Türkiye için de benzer yorumlar yapmak mümkün. İstihbaratın 1980’lerde siyasallaşmaya başlaması bir yana, istihbarat örgütlerine en büyük zararı FETÖ verdi. İstihbarat kurumlarına hâkim olma arzusu, istihbaratı devlet/millet yerine örgüt çıkarları için kullanmak istemesi sistemi kökünden sarstı. FETÖ “kurumları ele geçirebilmek için” sır olarak kalması gereken bilgileri İnternette uluorta yaydı. Üst düzey devlet/hükümet görevlilerine verilen kriptolu telefonları dinledi. Önemli gördüğü yerlere dinleme cihazları yerleştirdi.
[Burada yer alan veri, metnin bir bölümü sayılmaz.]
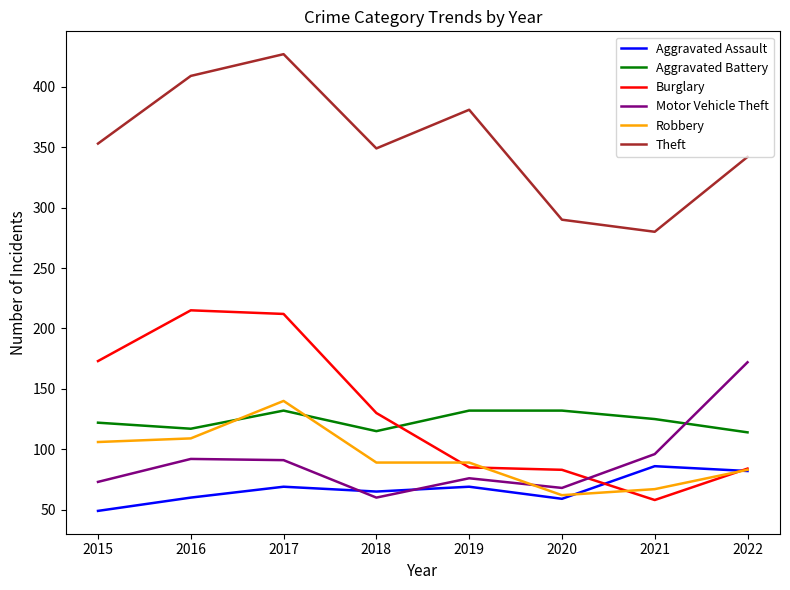

What is the sum of all Theft values?

2831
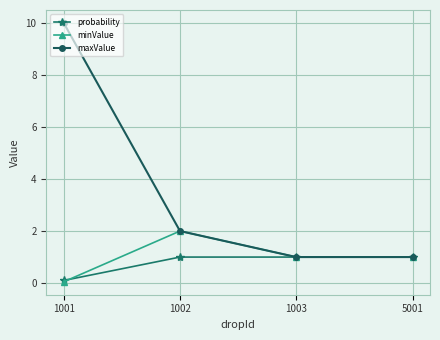

Reading right to left, extract all data points from this chart.

probability: 1.0	1.0	1.0	0.1
minValue: 1.0	1.0	2.0	0.1
maxValue: 1.0	1.0	2.0	10.0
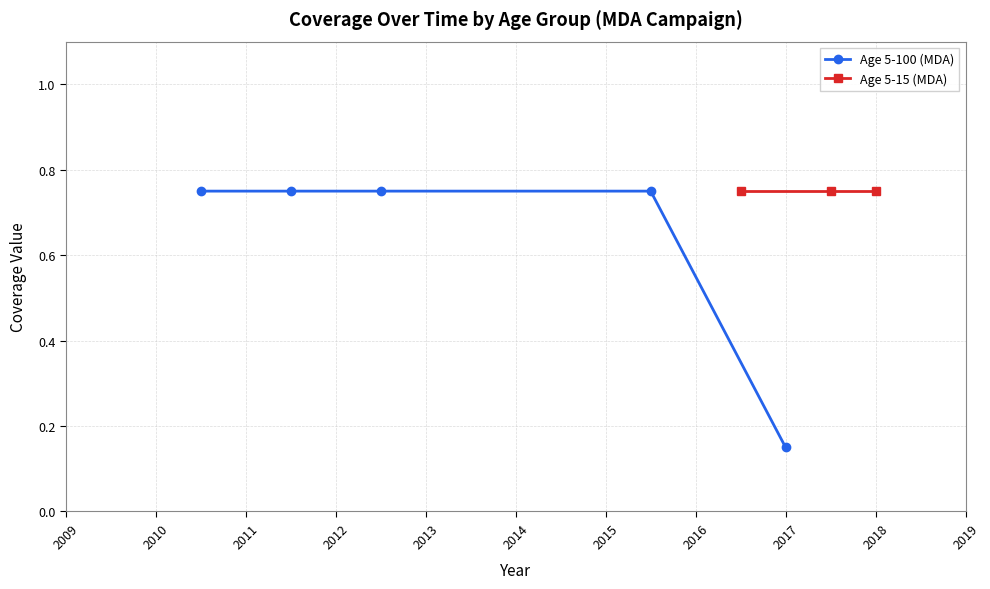

What is the value of the 5th point from the left?

0.1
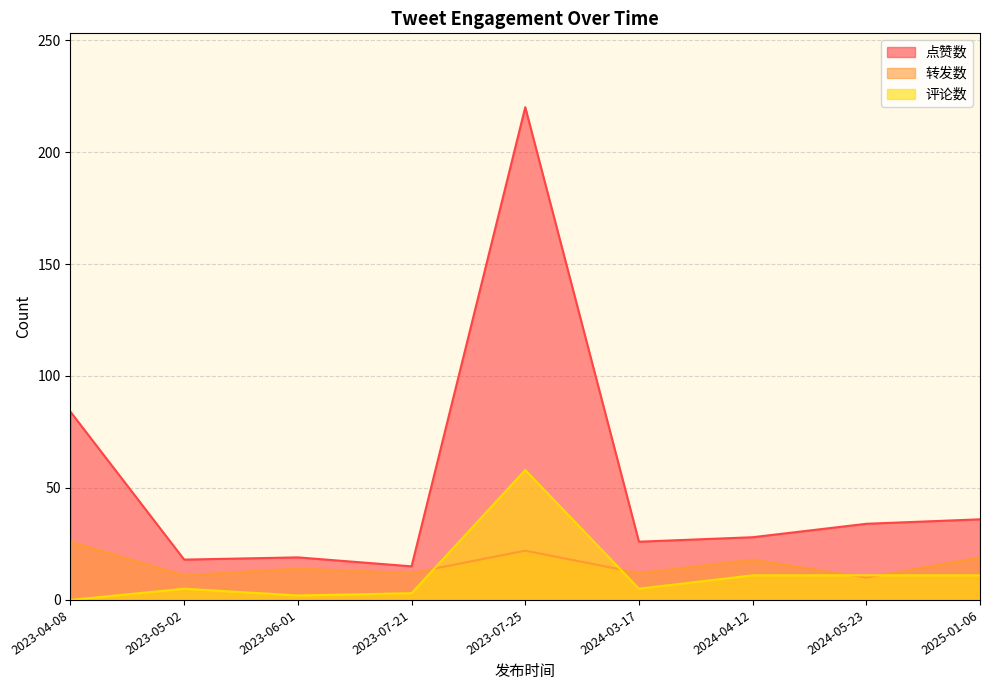

Between 2024-05-23 and 2023-07-21, which series saw the biggest shift?

点赞数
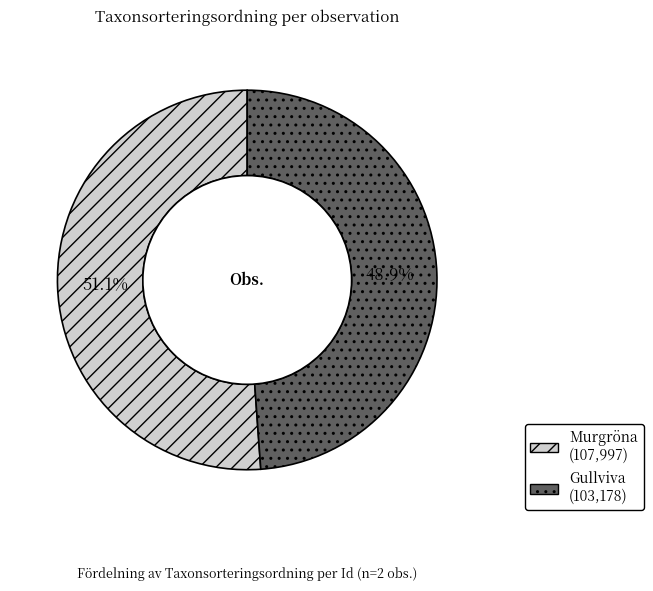

Is there any slice that represents more than half of the pie?

Yes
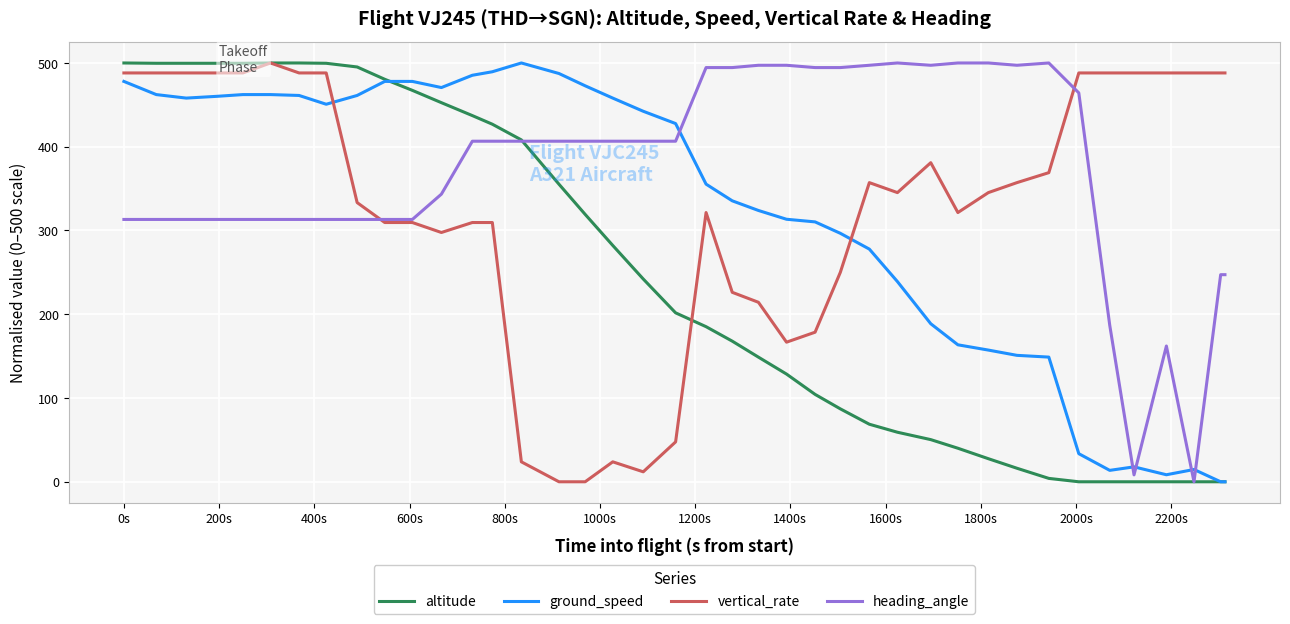

What is the highest value of the heading_angle series?

500.0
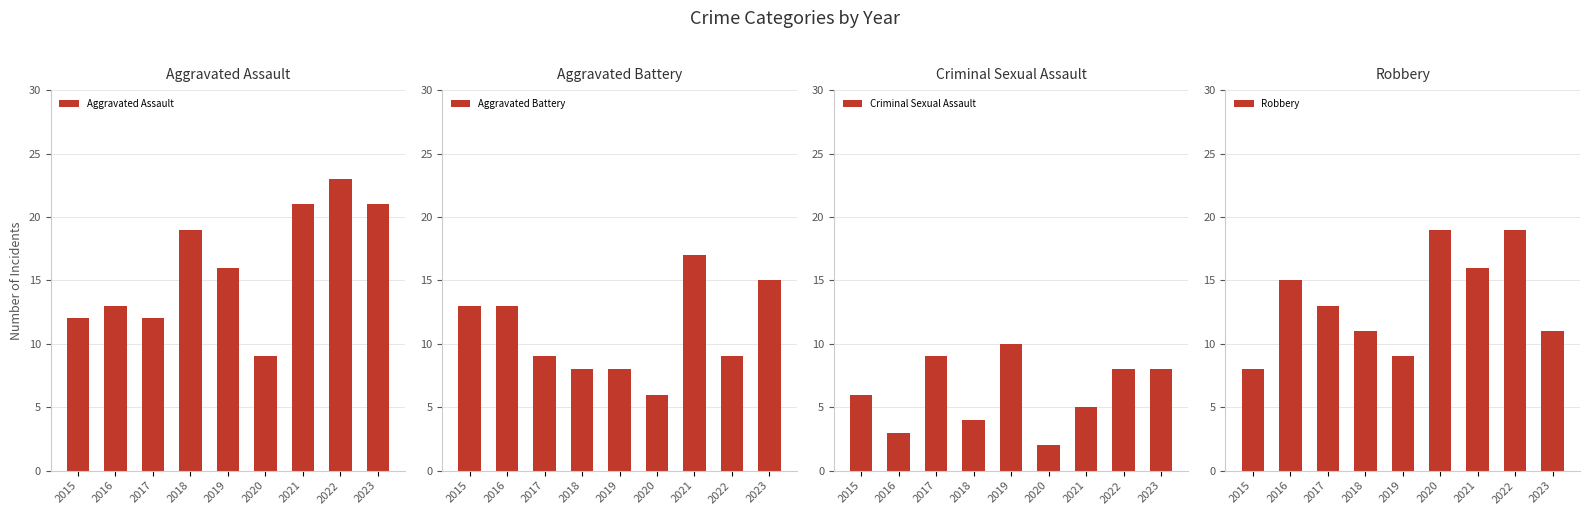

What is the difference between the maximum and minimum values in the Aggravated Battery series?

11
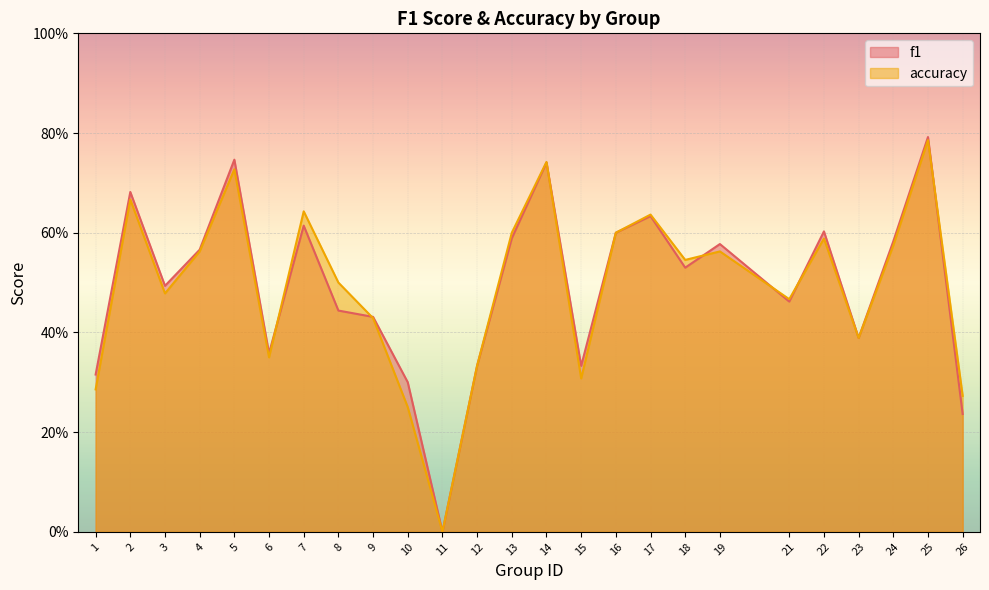

What is the approximate value of accuracy at 22?

0.6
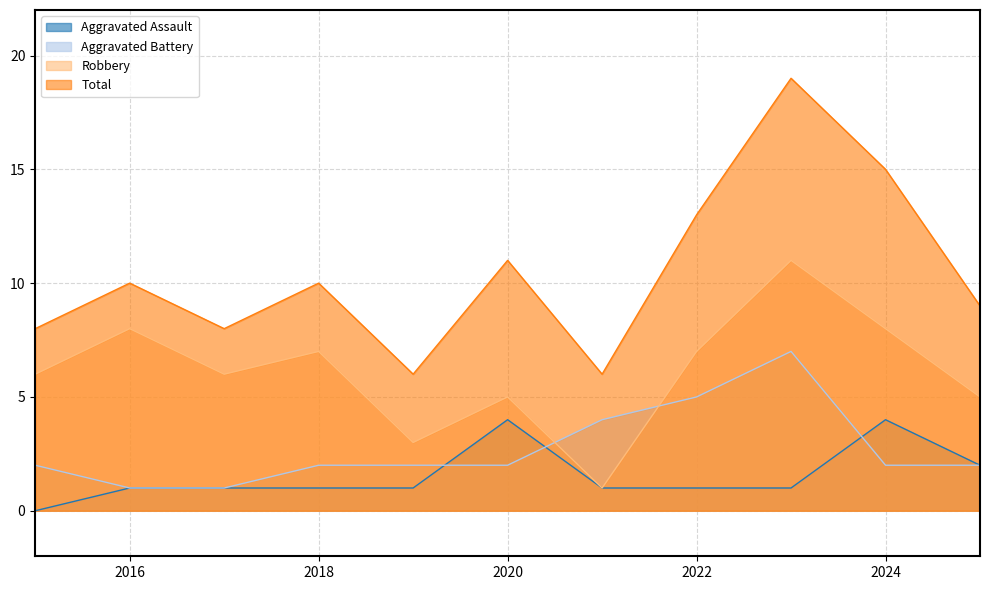

Reading right to left, extract all data points from this chart.

Aggravated Assault: 2025=2	2024=4	2023=1	2022=1	2021=1	2020=4	2019=1	2018=1	2017=1	2016=1	2015=0
Aggravated Battery: 2025=2	2024=2	2023=7	2022=5	2021=4	2020=2	2019=2	2018=2	2017=1	2016=1	2015=2
Robbery: 2025=5	2024=8	2023=11	2022=7	2021=1	2020=5	2019=3	2018=7	2017=6	2016=8	2015=6
Total: 2025=9	2024=15	2023=19	2022=13	2021=6	2020=11	2019=6	2018=10	2017=8	2016=10	2015=8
Bilgisayarlara girerek bilgileri çaldı, değiştirdi, muhalif gördüğü kimselere karşı koz olarak kullandı. En çarpıcı faaliyetleri ise 15 Temmuz darbe girişimi ve sonrasında ortaya çıktı. Ülke dışına kaçan örgüt üyelerinin götürdüğü bilgi ve belgeler bir yana, istihbarat kurumları, çalışanları ve istihbarat teknikleri konusunda klasörler dolusu bilgi, belge ve yöntem mahkeme evrakları arasına girdi.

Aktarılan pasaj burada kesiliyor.